La startup Verkor.io affirme avoir conçu de bout en bout un cœur de processeur RISC-V à l’aide d’un agent IA. Le composant, baptisé VerCore, tourne à 1,48 GHz et offre des performances comparables à un processeur d’ordinateur portable de 2011. C’est modeste sur le papier, mais c’est une première pour la filière.
L’information est révélée par IEEE Spectrum le 25 avril. Suresh Krishna, cofondateur de Verkor.io, présente l’enjeu sans détour : « Ce que nous avons appris, c’est qu’il vaut mieux laisser un agent IA résoudre l’ensemble du problème », plutôt que de cantonner l’IA à des sous-tâches spécialisées dans la chaîne de conception.
Design Conductor, un harnais pour LLM
Le système maison s’appelle Design Conductor. Ce n’est pas un modèle, mais un harnais qui force un grand modèle de langage à suivre une séquence structurée. Analyse de la spécification, écriture du fichier RTL qui décrit le flux de données du processeur, débogage, calcul de l’arborescence d’horloge, vérification du timing, génération du layout. Les étapes reproduisent le découpage classique d’une équipe d’architectes silicium.

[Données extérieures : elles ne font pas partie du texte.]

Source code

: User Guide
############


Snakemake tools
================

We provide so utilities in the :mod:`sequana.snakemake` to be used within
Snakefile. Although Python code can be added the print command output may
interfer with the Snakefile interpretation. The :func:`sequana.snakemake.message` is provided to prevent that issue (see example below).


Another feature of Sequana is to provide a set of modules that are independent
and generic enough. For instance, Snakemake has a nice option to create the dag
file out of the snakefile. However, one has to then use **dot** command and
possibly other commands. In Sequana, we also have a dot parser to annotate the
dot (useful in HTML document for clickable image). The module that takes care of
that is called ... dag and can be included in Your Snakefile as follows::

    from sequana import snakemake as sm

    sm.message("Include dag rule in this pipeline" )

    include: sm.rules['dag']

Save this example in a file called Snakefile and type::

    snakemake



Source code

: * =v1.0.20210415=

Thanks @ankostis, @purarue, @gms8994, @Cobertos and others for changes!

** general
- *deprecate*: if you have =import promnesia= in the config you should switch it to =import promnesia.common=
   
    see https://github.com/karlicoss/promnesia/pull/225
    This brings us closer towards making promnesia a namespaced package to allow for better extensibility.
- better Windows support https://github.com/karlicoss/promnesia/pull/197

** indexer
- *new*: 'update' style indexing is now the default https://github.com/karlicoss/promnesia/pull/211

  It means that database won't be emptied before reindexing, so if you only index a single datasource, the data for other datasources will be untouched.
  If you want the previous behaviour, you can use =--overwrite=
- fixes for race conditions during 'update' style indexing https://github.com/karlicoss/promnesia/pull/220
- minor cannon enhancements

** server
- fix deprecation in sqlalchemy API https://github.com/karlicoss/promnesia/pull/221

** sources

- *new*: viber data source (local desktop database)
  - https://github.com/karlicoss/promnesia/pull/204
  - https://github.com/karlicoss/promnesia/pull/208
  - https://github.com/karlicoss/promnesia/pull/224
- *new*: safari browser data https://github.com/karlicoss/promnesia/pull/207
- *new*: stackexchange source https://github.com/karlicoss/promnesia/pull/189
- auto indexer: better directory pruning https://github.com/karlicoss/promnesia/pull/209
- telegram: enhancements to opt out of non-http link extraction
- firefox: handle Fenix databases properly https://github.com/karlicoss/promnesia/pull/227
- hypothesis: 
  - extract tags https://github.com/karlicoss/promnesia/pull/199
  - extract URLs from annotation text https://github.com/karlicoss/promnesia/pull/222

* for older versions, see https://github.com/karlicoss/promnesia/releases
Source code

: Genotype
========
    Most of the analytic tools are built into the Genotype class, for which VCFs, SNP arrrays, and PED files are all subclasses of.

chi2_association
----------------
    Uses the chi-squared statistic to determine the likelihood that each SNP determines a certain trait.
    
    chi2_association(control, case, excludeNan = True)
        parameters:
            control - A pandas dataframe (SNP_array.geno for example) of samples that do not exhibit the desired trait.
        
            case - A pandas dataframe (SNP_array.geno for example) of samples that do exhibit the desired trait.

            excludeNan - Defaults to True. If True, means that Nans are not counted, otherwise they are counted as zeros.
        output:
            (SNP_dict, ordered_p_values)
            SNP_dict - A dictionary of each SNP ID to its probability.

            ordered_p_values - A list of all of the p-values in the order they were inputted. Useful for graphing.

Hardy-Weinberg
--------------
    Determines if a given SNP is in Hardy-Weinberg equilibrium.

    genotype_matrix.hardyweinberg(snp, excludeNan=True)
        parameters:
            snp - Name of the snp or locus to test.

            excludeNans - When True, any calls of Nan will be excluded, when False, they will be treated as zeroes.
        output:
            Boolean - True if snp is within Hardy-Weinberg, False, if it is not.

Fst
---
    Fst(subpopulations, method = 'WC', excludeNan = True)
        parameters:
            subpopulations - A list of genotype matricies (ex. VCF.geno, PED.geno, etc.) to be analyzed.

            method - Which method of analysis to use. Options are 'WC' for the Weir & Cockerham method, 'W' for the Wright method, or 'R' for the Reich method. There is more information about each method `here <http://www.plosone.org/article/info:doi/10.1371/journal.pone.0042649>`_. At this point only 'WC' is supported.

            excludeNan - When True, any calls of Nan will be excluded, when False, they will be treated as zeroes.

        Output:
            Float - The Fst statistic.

L’agent travaille en autonomie à partir d’un prompt initial de 219 mots, publié dans le papier de recherche. Il livre un fichier GDSII, format standard utilisé par les outils d’automatisation de conception électronique. Synopsys et Cadence, les deux poids lourds du marché EDA, proposent déjà des outils agentiques. Mais leurs offres restent dans une logique d’assistance humaine. Design Conductor, lui, vise l’autonomie complète, du cahier des charges jusqu’à la sortie du fichier exploitable.
Douze heures et un Celeron de 2011
Le système a mis 12 heures à concevoir VerCore. Le résultat obtient un score CoreMark de 3 261, ce qui le situe à hauteur d’un Intel Celeron SU2300, un processeur sorti en 2011 sur l’architecture Penryn. Verkor.io ne cherche pas la performance brute, mais la preuve qu’un agent peut couvrir un flux complet.
Ravi Krishna, ingénieur fondateur, replace l’avancée dans une trajectoire. « Au milieu de l’année dernière, nous avons essayé de construire un multiplicateur en virgule flottante avec les modèles de l’époque. C’était un peu au-delà de leurs capacités. » VerCore, conçu en décembre 2025, marque le saut. « Si le modèle ne sait pas faire aujourd’hui, il saura dans six mois », ajoute-t-il, sans se positionner sur le caractère réjouissant ou inquiétant de la formule.
Une puce simulée, pas encore fondue
Quelques bémols à noter. VerCore n’est pas physiquement produit. Il a été vérifié en simulation avec Spike, le simulateur de référence du jeu d’instructions RISC-V, et placé sur une grille ASAP7, un kit de conception académique qui simule un nœud de gravure 7 nanomètres. Les deux outils sont standards dans le monde RISC-V open source. La puce peut faire tourner une variante d’uCLinux en simulation.
Verkor.io prévoit de publier les fichiers de conception fin avril, avec VerCore et plusieurs autres designs récemment finalisés par son agent. Une implémentation FPGA sera également présentée à DAC, la conférence de référence de l’EDA. Les sceptiques pourront alors juger sur pièces.
Quel signal pour la robotique
L’intérêt de RISC-V pour la robotique tient à sa licence ouverte et à son coût. Les SoC qui pilotent les capteurs, la perception ou la communication d’un robot ont peu d’intérêt à se payer une licence ARM ou à viser la performance d’un processeur Apple. Un cœur RISC-V à 1,5 GHz, conçu en quelques heures par un agent IA, ouvre la porte à des chips spécialisés conçus quasiment à la demande pour des sous-systèmes embarqués.
L’autre conséquence touche aux équipes elles-mêmes. La conception de cœurs CPU mobilisait jusqu’ici des dizaines d’ingénieurs sur plusieurs mois. Une montée en puissance de Design Conductor et de ses concurrents pourrait redistribuer le travail, en libérant les architectes humains pour la vérification, l’optimisation et les choix systèmes plutôt que pour le tracé bas niveau.